Study the art of observation. Know what you are looking for. I recommend the book “The Art of Awareness” by Deb Curtis and Margie Carter. Also a mini resource to get you started is an article put out in a NAEYC publication called: “One Teacher, 20 Preschoolers, and a Goldfish Environmental Awareness, Emergent Curriculum, and Documentation” by Ann Lewin Benham – Many resources on Reggio Emilia show a beautiful and meaningful way of capturing children’s work. A recent article I found that describes the Reggio perspective nicely can be found at:

It is important to capture the joys of childhood and the deep learning children are doing. A picture says a thousand words but a note or recording paired with that picture clarifies what really is happening.
Questions I ask myself while documenting:
– Did I record enough samples of child language to accurately represent the ideas they are sharing?
– Did I describe or note key words from the event enough that I will remember what was happening?
– Did I make note of the moment that represents growth, progress, skill, or personality (this is just as important as skill – did the event show us something new about how the child thinks or who she is as a person? We value children and not just academia).
– Did I take photos that show progression of the project and ideas (not just cute photos).
– Did I add my own bias or falsely interpret the happenings or am I sure that I am presenting clear and accurate evidence?

What do you see?


I see:
A child that can match letters to letters (one to one correspondence and spatial/graphic relationships). He can sort from a pile of a variety of letters (letter identification and math). He can name each letter as he strings it (alphabetic awareness and fine motor). He can make the decision to put a different letter on his string but will say that he knows that the letter is not is in his name (self-awareness and independence). When asked he says that he did his name but he likes the other letters. He pretends they are shark teeth after completing the work and pretends to attack others hands with it as he laughs(joy, social interaction, imagination, and object representation).
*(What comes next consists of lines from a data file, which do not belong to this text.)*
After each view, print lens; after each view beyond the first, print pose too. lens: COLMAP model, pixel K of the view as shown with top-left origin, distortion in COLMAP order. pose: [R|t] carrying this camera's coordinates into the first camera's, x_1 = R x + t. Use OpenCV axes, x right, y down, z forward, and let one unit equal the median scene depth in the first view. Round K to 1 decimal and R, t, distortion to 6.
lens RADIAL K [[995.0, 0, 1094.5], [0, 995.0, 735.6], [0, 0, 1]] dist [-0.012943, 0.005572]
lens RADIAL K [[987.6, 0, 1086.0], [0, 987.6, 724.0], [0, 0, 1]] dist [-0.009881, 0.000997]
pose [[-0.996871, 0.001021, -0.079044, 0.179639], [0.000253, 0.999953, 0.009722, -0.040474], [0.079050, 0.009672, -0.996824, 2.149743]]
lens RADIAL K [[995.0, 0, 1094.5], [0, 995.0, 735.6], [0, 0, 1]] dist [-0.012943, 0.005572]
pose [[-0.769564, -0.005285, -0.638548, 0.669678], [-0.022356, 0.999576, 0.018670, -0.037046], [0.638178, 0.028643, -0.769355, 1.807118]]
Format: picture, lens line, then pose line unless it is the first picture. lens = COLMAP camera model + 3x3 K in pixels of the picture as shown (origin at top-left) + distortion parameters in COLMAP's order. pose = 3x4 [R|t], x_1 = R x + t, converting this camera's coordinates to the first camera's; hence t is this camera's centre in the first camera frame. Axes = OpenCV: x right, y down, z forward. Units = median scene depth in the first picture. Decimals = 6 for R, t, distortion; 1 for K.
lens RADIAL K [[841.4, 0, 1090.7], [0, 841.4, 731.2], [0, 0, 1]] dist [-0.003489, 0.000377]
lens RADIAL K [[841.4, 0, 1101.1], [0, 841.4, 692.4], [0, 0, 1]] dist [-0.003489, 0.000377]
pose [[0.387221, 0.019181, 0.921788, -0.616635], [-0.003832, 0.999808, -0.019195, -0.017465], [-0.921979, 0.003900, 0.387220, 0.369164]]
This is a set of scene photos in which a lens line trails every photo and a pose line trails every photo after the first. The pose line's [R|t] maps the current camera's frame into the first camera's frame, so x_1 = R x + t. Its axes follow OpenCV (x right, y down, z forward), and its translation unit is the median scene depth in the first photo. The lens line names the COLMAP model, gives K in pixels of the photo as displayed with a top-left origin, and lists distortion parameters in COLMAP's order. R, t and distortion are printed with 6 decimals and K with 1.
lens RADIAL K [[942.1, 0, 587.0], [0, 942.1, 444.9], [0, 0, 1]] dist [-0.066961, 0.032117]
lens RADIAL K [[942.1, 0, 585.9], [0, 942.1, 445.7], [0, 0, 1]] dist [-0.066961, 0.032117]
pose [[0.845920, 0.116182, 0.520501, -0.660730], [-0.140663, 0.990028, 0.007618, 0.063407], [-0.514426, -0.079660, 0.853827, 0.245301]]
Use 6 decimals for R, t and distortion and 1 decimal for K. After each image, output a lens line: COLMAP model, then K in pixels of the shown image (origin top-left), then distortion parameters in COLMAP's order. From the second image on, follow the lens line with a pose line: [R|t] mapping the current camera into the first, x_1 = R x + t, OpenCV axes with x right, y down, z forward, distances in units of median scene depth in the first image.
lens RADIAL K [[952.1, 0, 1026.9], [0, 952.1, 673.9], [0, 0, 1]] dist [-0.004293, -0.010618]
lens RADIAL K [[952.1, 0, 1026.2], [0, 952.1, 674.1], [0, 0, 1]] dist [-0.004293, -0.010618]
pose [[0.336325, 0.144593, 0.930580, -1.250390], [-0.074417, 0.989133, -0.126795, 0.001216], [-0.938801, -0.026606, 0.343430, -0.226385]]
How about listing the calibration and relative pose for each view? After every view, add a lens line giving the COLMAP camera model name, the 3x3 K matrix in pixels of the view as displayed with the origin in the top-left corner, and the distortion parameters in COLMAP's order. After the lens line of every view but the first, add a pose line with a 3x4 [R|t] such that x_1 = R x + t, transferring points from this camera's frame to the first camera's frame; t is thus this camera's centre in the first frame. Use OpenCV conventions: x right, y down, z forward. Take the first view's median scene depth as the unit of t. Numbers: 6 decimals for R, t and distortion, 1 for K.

Now tell me a 10 minute worksheet or skill and drill activity can get more than that! Bring learning alive! Let them play! It is your job to stage the environment so that they will show you just how much they know. Your job is putting it down on paper and collecting supporting evidence.

Last year I went to the National NAEYC Expo and one of the sessions I was handed this flyer on documentation (credit to the McCormick Tribune Foundation and Chicago Children’s Museum). I love it and had to share it!

I encourage you to explore how you record and share what your children do. What do you use for meaningful assessment? Do you use documentation? Can you incorporate it? How can you improve how you track and share what children learn? What is your next step in the process?

Documentation is hard. But, I feel it is the most authentic form of assessment I have found in the early childhood arena. It allows me to say Yes to play. Yes – you can work with real and meaningful materials. You can learn and grow. I will do my job of putting it on paper. I can’t support asking a child to do that job (unless it is a piece of their own written work or drawings). I can’t justify telling a child to abandon real work, tangible materials, and complex projects so that they can fill out a worksheet as a piece of evidence for a parent or the powers to be. I will do that part. I will translate the meaningful experiences they are having into evidence. If it must be on paper let me be the one to fill out that paper. The value of a child’s work must be honored in what they do and not only what they can put on paper with pencil. Learning is so much more than collecting bits of skills and information and regurgitating for others to see.
Let’s let children do what they do best! They will show us what they know if we just give them time, space, and material.

“Children are likely to live up to what you believe of them.”